> **Data in this exercise**:
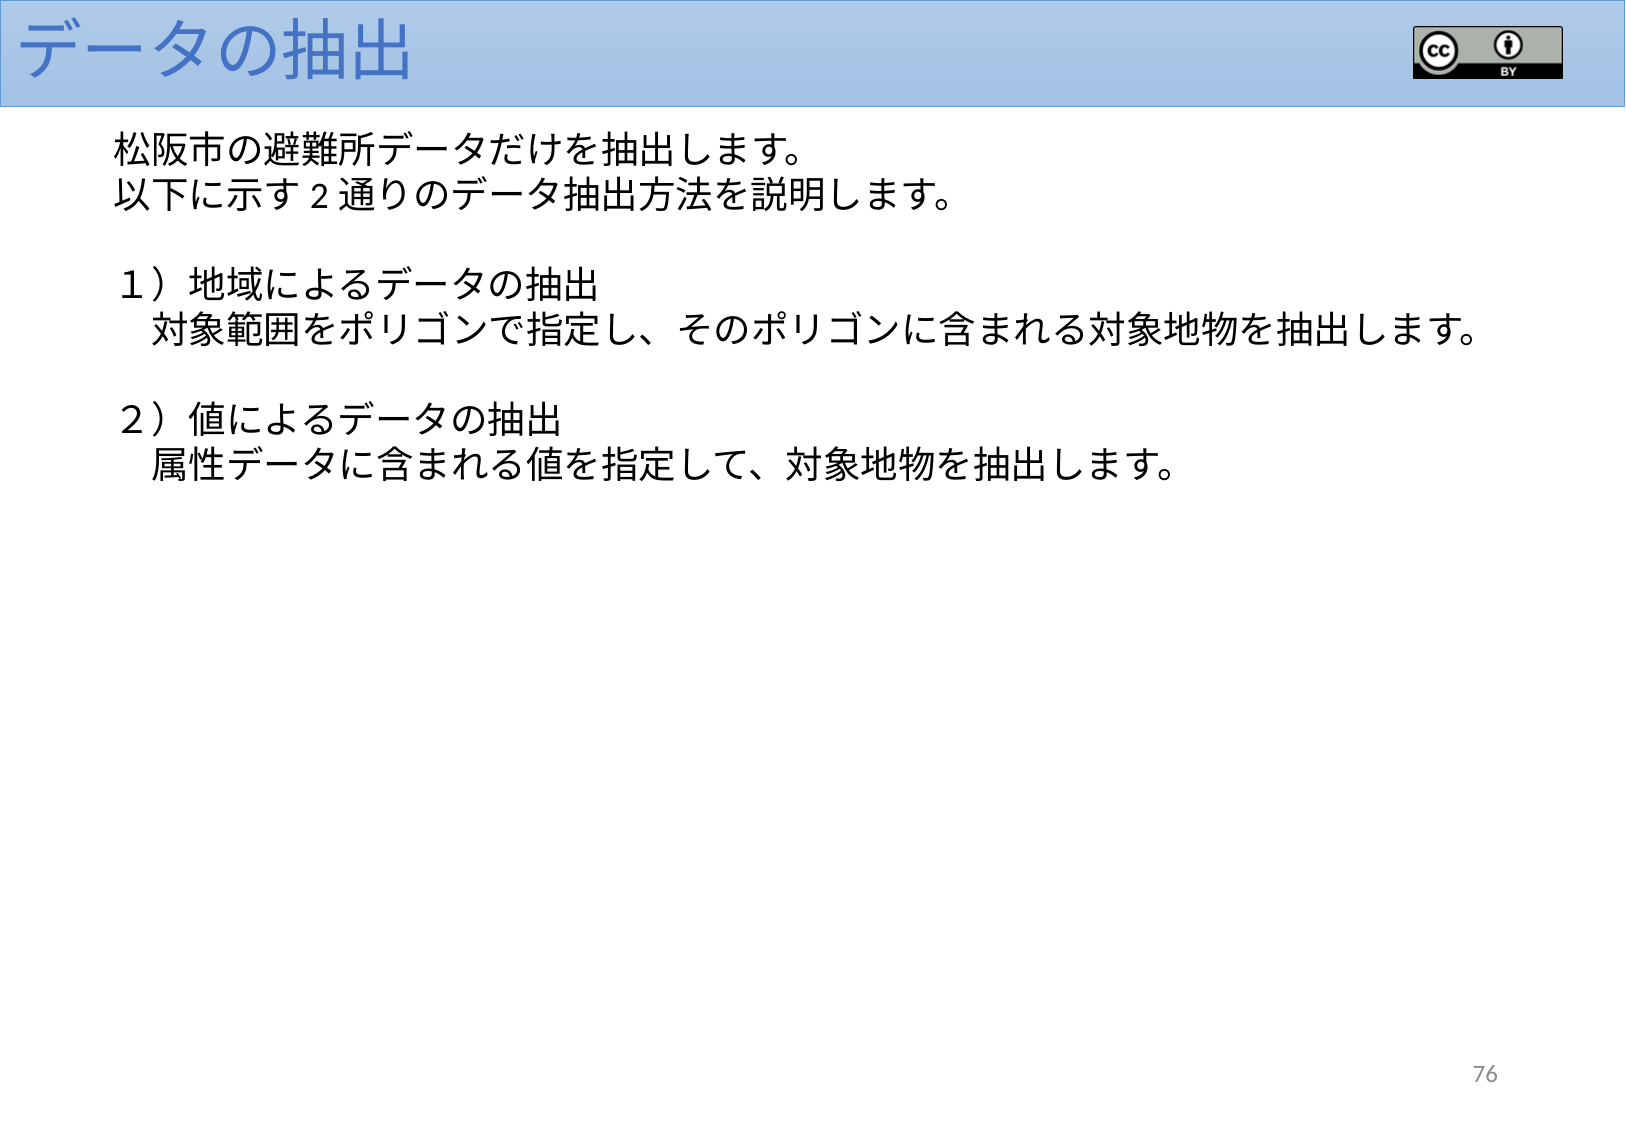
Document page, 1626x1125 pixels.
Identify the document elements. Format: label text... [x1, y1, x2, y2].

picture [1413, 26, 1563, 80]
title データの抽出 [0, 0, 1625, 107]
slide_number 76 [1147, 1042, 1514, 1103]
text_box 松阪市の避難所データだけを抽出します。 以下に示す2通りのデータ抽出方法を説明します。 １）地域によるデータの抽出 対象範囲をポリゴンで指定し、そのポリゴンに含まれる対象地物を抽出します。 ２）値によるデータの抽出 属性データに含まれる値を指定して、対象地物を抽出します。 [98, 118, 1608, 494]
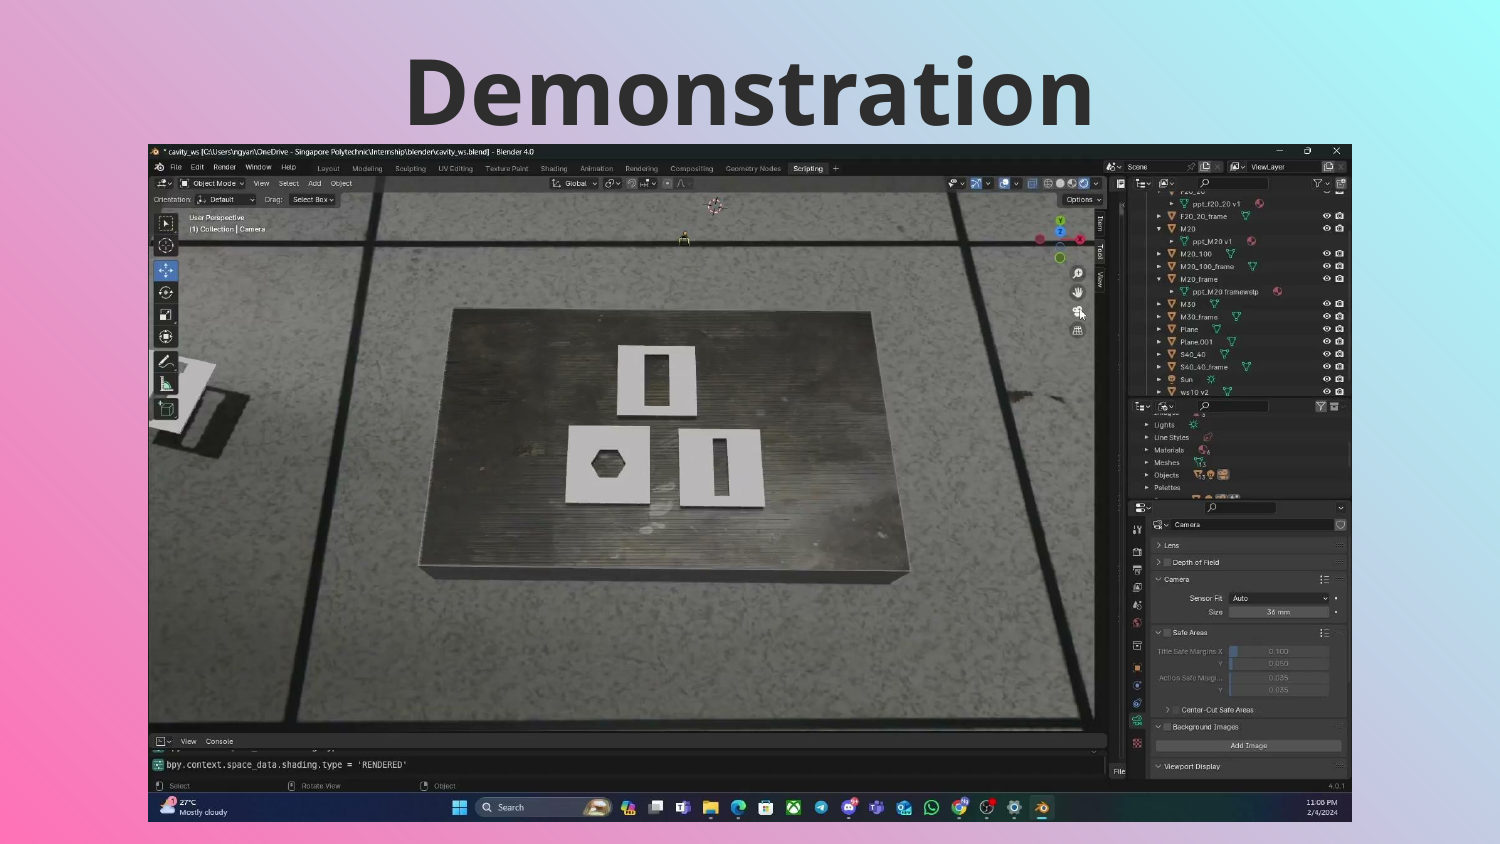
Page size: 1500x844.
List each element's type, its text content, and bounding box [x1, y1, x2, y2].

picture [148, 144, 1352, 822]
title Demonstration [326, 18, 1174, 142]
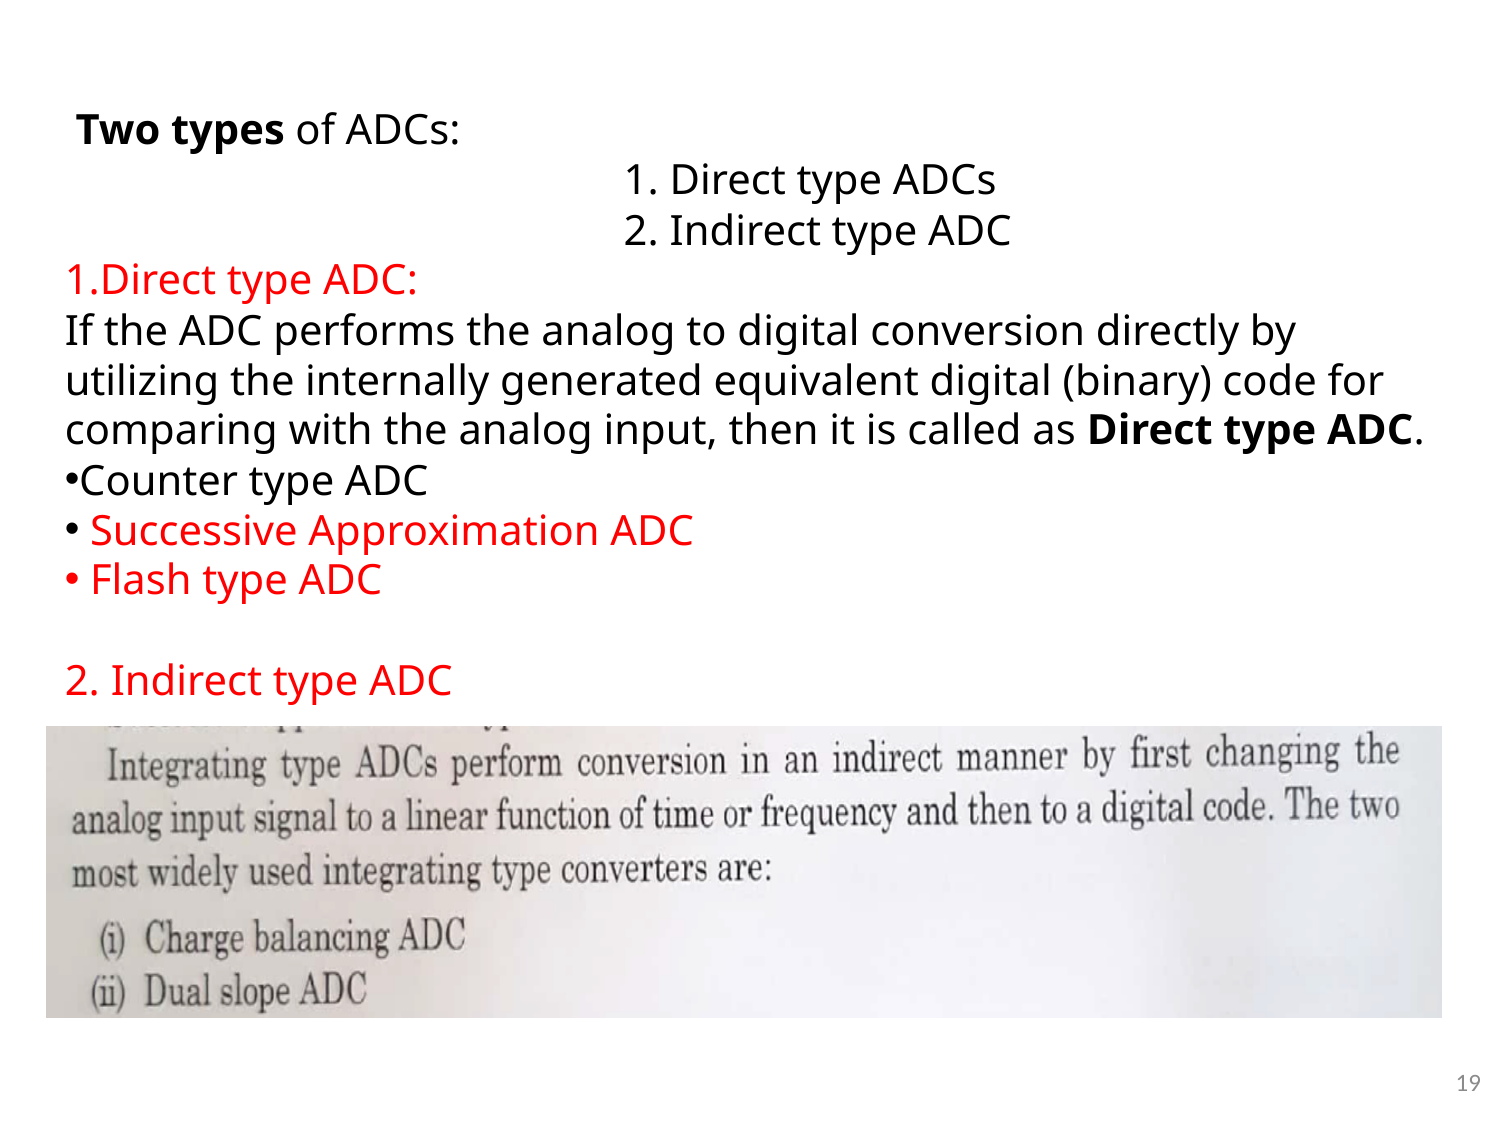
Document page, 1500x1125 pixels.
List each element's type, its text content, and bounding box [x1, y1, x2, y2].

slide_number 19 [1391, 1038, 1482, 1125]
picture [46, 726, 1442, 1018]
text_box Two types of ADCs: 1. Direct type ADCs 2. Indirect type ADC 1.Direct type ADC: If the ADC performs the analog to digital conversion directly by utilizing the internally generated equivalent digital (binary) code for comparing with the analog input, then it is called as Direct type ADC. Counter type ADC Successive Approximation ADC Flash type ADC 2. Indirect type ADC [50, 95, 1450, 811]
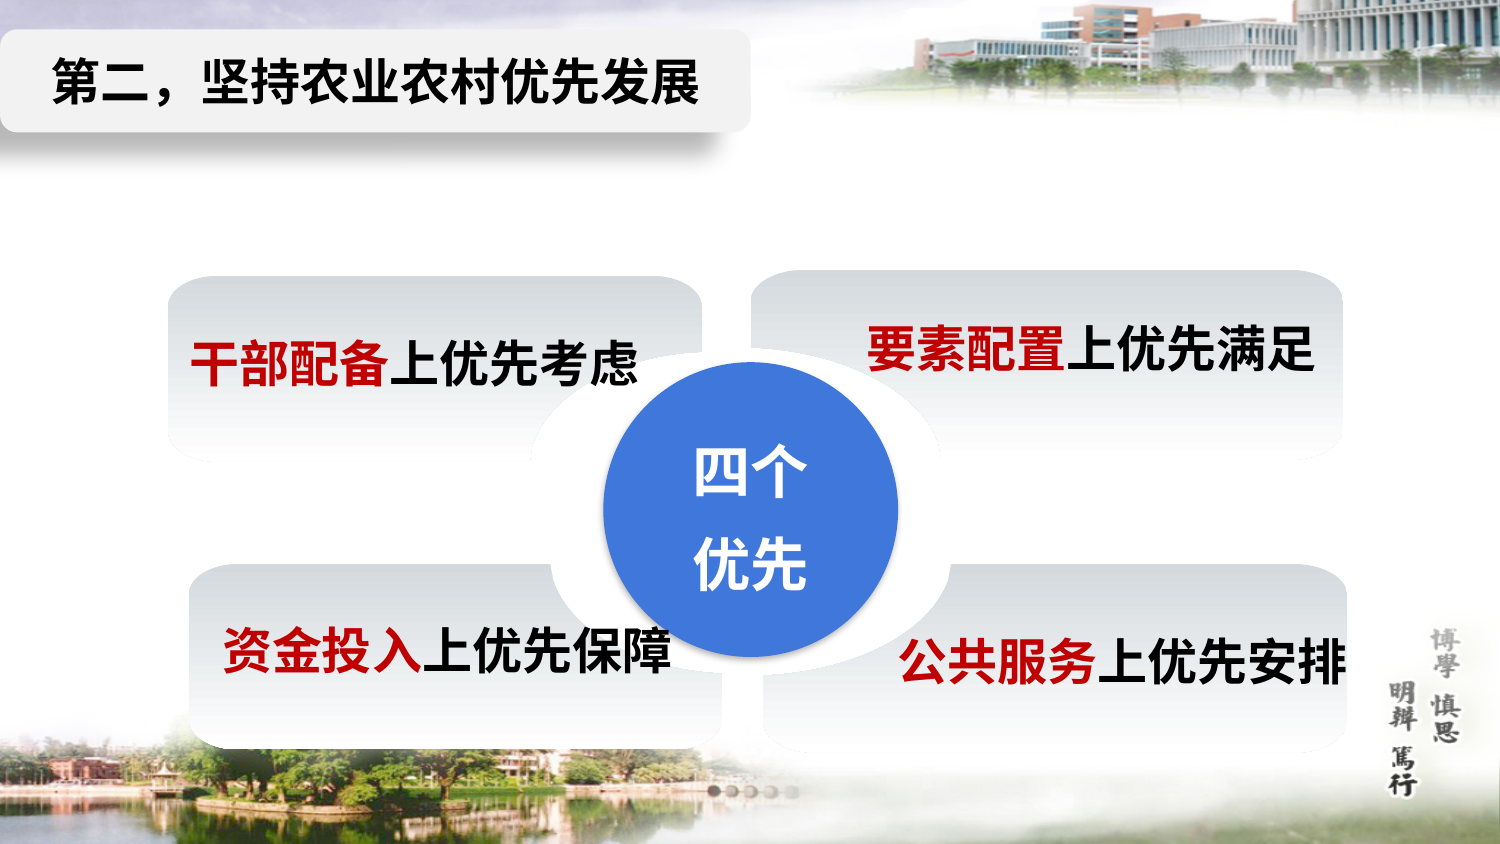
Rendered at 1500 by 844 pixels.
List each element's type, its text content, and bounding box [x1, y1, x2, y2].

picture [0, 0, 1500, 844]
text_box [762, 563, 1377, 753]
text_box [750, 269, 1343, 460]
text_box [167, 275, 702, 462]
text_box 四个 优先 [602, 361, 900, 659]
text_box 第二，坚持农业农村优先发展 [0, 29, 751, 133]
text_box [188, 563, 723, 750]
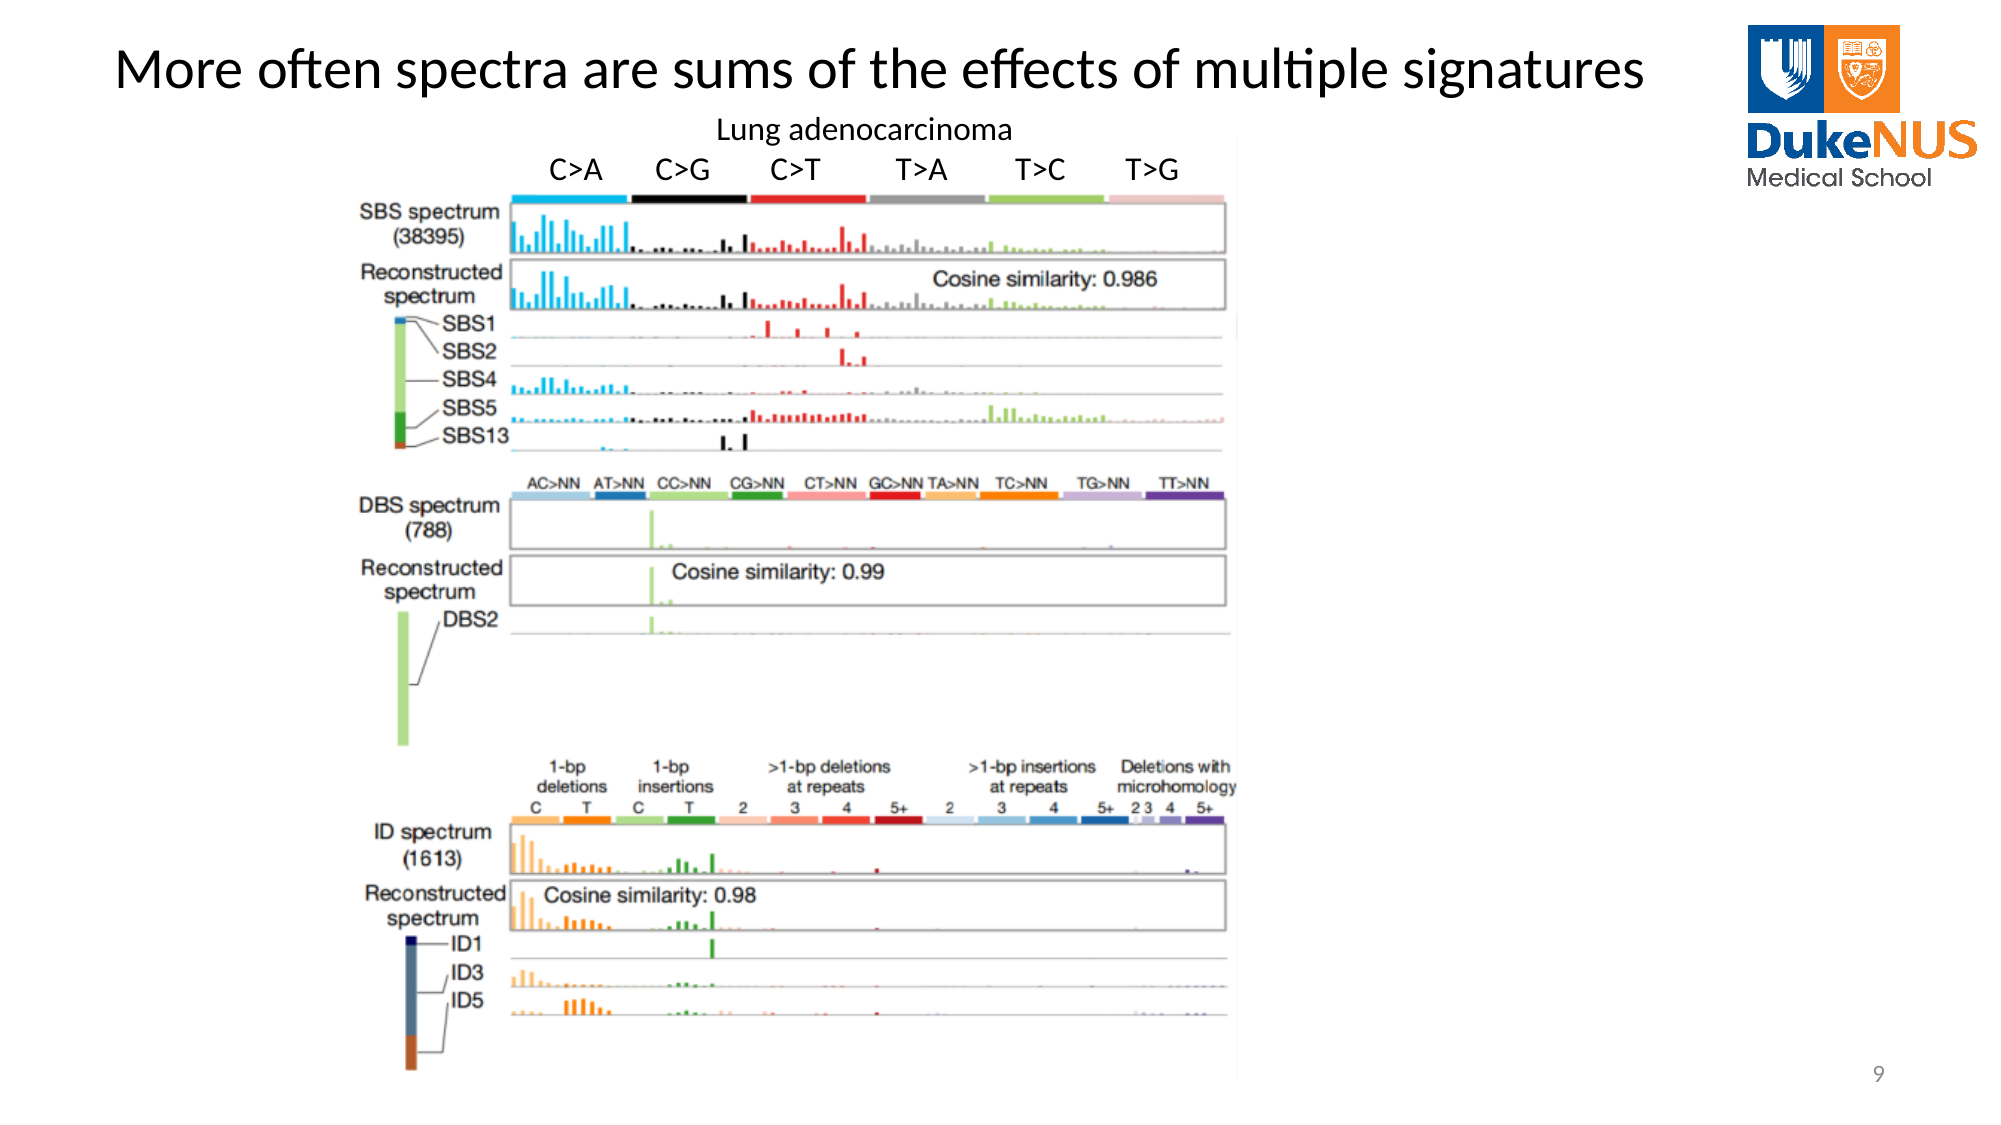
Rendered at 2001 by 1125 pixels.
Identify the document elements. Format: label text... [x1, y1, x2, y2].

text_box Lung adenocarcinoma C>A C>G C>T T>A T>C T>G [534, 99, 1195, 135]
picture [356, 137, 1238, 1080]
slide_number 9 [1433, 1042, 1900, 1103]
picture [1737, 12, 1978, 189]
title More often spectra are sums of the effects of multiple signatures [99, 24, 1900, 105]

> **Exercise directions**:
The reply should hold only the lines from the first line of the records above through the line containing "Page size: 1500x844.", copied exactly and without pictures.

> **Reply to the task**:
Document page, 1626x1125 pixels.
Identify the document elements. Format: label text... [x1, y1, x2, y2].

picture [1413, 26, 1563, 80]
title データの抽出 [0, 0, 1625, 107]
slide_number 76 [1147, 1042, 1514, 1103]
text_box 松阪市の避難所データだけを抽出します。 以下に示す2通りのデータ抽出方法を説明します。 １）地域によるデータの抽出 対象範囲をポリゴンで指定し、そのポリゴンに含まれる対象地物を抽出します。 ２）値によるデータの抽出 属性データに含まれる値を指定して、対象地物を抽出します。 [98, 118, 1608, 494]
Page size: 1500x844.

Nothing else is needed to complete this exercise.